Keynote lecture: Cerebral Strategies in
the Segmentation and Interpretation of Speech by Kai Alter
(Max-Planck-Institute of Cognitive Neuroscience, Leipzig, DE) The segmentation of the acoustic speech signal is a
fundamental for the processing of spoken language. The paper at hand provides a
survey of studies conducted in our lab concerning the detection of segmentation
cues in the speech signal and associated perception of prosodic boundaries. The
first two studies presented here employ the methodology of Event-Related
Potentials (ERP) to study online electrophysiological responses to acoustic
stimuli varying in syntactic and prosodic constituency, as well as in segmental
content. By the first study an ERP shift was identified correlated with the
perception of major intonational boundaries which was termed the Closure
Positive Shift (CPS). The second study was especially concerned with listener's
abilities in speech segmentation, given the exclusive presence of prosodic cues.

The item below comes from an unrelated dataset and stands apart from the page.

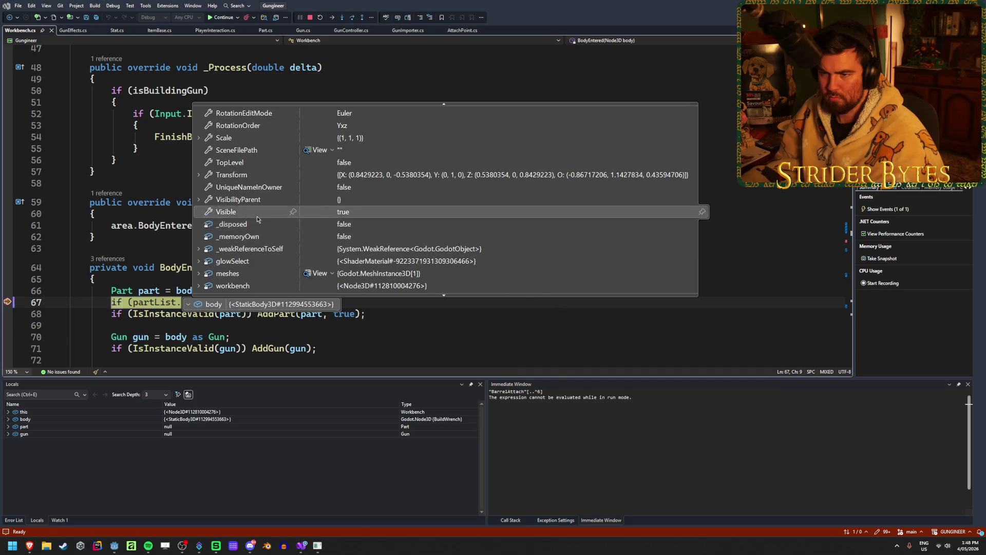
scroll(257, 218, up, 1)
scroll(257, 219, up, 4)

A third experiment reviewed here employs functional Magnetic Resonance Imaging
(fMRI), an investigation method based on hemodynamic brain responses. ERP and
fMRI are complementary methodologies: while ERPs provide an accurate measure of
temporal aspects of processing, fMRI methodology is particularly well suited to
localize such processes in the brain.
Keynote lecture: Articulatory Constraints and
Tonal alignment by Yi Xu (Northwestern University, Illinois, US) There has been accumulating evidence in recent years
that certain F0 events are consistently aligned with segmental events such as
the syllable boundary. The mechanisms for the observed alignment patterns,
however, are still being closely investigated. In this paper I argue that to
understand the observed tonal alignment patterns, it is imperative to first
understand the role of articulatory constraints in shaping the F0 contours in
speech. In particular, the maximum speed of pitch change limits how fast F0
movements can be produced; and the coordination of laryngeal and supralaryngeal
movements limits how syllables and tones can be aligned to each other. From a
different perspective, these constraints mean that the degrees of freedom
speakers have are probably less than previously thought. This may actually make
our understanding of the speech signal somewhat easier than before. I will
demonstrate this with a theoretical model of F0 production that is based on the
new understanding of the articulatory constraints. Though conceptually simple,
the model seems to be able to account for a number of phonetic patterns that
have been observed in speech. Finally, I will briefly discuss the implications
of the new insights on our understanding of tonal perception in speech.
Keynote lecture: Acoustic Correlates of
Linguistic Rhythm: Perspectives by Franck Ramus (Maison des Sciences de
l'Homme, Paris, FR) The empirical grounding
of a typology of languages' rhythm is again a hot issue. The currently popular
approach is based on the durations of vocalic and intervocalic intervals and
their variability. Despite some successes, many questions remain. The main
findings still need to be generalised to much larger corpora including many more
languages. But a straightforward continuation of the current work faces many
difficulties. Perspectives are outlined for future work, including proposals for
the cross-linguistic control of speech rate, improvements on the statistical
analyses, and prospects raised by automatic speech processing.